■ **What is being asked**
Using the entries below, transcribe exactly the line containing "phần khác được" and each line that follows it to the end.

START Material for this exercise

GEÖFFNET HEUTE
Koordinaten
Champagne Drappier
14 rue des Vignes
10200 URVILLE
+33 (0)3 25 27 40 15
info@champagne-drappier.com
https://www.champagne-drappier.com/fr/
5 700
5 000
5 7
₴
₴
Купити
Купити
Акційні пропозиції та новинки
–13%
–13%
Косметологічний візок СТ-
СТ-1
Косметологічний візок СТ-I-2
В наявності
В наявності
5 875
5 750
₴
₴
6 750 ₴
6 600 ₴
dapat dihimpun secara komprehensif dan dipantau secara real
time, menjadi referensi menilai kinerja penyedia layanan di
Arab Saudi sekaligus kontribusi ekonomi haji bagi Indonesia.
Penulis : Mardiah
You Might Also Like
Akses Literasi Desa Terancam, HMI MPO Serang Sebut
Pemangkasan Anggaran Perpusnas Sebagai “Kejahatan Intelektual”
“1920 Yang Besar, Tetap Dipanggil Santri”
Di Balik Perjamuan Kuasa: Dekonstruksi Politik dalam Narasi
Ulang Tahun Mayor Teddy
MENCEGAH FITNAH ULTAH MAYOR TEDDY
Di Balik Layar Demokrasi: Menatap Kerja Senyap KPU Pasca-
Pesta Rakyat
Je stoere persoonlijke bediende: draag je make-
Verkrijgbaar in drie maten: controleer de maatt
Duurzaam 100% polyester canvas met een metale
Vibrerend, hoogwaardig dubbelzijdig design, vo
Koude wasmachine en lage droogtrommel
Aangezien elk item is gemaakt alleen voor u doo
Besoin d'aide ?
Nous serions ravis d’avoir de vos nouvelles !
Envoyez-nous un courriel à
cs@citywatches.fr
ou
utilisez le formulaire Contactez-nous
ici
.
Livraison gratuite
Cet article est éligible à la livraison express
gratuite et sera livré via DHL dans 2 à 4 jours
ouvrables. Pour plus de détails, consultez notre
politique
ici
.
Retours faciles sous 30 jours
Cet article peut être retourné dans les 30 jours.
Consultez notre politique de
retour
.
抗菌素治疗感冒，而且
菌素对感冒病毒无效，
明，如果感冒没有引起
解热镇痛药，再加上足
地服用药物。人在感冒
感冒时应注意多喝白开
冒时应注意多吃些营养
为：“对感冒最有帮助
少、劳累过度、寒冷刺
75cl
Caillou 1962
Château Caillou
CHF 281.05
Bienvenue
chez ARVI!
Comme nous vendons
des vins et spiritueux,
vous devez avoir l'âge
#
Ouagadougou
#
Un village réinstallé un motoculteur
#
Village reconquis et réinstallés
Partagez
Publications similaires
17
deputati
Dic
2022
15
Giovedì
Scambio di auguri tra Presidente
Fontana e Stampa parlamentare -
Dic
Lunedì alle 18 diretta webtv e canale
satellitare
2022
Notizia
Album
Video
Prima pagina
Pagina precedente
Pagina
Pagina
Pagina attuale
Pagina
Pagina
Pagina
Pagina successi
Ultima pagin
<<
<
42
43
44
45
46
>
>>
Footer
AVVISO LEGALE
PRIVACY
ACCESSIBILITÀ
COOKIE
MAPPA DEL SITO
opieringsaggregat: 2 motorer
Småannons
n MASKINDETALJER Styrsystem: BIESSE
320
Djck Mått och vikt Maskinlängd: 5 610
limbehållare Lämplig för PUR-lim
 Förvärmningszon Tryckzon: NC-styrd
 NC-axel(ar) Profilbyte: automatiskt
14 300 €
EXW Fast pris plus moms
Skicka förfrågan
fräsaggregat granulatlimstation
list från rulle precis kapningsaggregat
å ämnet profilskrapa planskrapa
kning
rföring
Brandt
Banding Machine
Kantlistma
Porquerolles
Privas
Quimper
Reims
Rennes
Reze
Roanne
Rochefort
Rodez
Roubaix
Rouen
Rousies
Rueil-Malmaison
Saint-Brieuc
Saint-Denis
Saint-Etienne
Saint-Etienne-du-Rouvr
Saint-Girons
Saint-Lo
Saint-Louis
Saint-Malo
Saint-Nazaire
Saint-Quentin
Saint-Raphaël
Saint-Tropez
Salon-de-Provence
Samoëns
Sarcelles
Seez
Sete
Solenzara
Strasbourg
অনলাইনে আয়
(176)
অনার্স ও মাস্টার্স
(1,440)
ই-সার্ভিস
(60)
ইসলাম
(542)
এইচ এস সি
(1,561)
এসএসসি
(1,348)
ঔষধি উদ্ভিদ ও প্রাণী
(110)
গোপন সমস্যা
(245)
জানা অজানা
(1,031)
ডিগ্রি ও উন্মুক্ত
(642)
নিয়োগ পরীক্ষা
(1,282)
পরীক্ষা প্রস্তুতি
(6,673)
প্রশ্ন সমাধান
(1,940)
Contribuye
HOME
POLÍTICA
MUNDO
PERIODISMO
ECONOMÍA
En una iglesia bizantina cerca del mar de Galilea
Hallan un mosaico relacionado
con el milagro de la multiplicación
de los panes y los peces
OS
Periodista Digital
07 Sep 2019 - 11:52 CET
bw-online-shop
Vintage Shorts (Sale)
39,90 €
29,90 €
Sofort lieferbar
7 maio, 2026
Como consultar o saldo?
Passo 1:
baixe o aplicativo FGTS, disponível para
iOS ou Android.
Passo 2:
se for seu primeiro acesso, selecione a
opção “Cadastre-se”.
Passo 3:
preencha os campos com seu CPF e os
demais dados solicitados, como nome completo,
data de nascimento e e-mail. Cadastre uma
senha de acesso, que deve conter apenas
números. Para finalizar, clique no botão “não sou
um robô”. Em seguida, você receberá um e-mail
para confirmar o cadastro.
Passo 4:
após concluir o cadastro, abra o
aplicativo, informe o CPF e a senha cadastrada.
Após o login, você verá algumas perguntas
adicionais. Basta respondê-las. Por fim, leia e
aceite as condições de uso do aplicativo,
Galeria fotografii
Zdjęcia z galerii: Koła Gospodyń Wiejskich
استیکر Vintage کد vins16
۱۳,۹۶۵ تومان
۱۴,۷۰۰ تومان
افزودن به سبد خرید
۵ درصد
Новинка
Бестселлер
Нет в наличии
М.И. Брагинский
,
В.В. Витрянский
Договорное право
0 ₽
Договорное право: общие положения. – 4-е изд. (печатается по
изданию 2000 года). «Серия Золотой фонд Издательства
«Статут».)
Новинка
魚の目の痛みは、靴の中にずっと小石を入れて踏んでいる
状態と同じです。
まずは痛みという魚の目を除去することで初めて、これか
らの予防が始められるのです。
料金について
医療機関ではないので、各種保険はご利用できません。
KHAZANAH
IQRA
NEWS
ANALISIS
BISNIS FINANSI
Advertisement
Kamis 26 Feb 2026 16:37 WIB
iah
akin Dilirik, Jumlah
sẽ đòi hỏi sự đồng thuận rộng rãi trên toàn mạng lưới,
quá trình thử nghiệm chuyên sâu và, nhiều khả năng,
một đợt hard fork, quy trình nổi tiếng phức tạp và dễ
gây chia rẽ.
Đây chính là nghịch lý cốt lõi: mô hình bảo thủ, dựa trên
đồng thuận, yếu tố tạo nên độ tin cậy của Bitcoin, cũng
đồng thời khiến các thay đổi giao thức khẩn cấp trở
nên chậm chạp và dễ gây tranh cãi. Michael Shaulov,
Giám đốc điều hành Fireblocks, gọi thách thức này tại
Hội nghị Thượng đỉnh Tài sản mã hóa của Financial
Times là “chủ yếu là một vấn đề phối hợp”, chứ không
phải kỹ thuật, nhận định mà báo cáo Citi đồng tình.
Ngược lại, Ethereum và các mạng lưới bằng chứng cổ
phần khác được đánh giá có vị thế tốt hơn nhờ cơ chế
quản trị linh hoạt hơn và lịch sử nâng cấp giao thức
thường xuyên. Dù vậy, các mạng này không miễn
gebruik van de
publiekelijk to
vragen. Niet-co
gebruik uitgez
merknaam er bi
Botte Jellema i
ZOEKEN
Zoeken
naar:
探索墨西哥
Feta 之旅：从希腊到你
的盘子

END Material for this exercise

■ **Solution to this task**
phần khác được đánh giá có vị thế tốt hơn nhờ cơ chế
quản trị linh hoạt hơn và lịch sử nâng cấp giao thức
thường xuyên. Dù vậy, các mạng này không miễn
gebruik van de
publiekelijk to
vragen. Niet-co
gebruik uitgez
merknaam er bi
Botte Jellema i
ZOEKEN
Zoeken
naar:
探索墨西哥
Feta 之旅：从希腊到你
的盘子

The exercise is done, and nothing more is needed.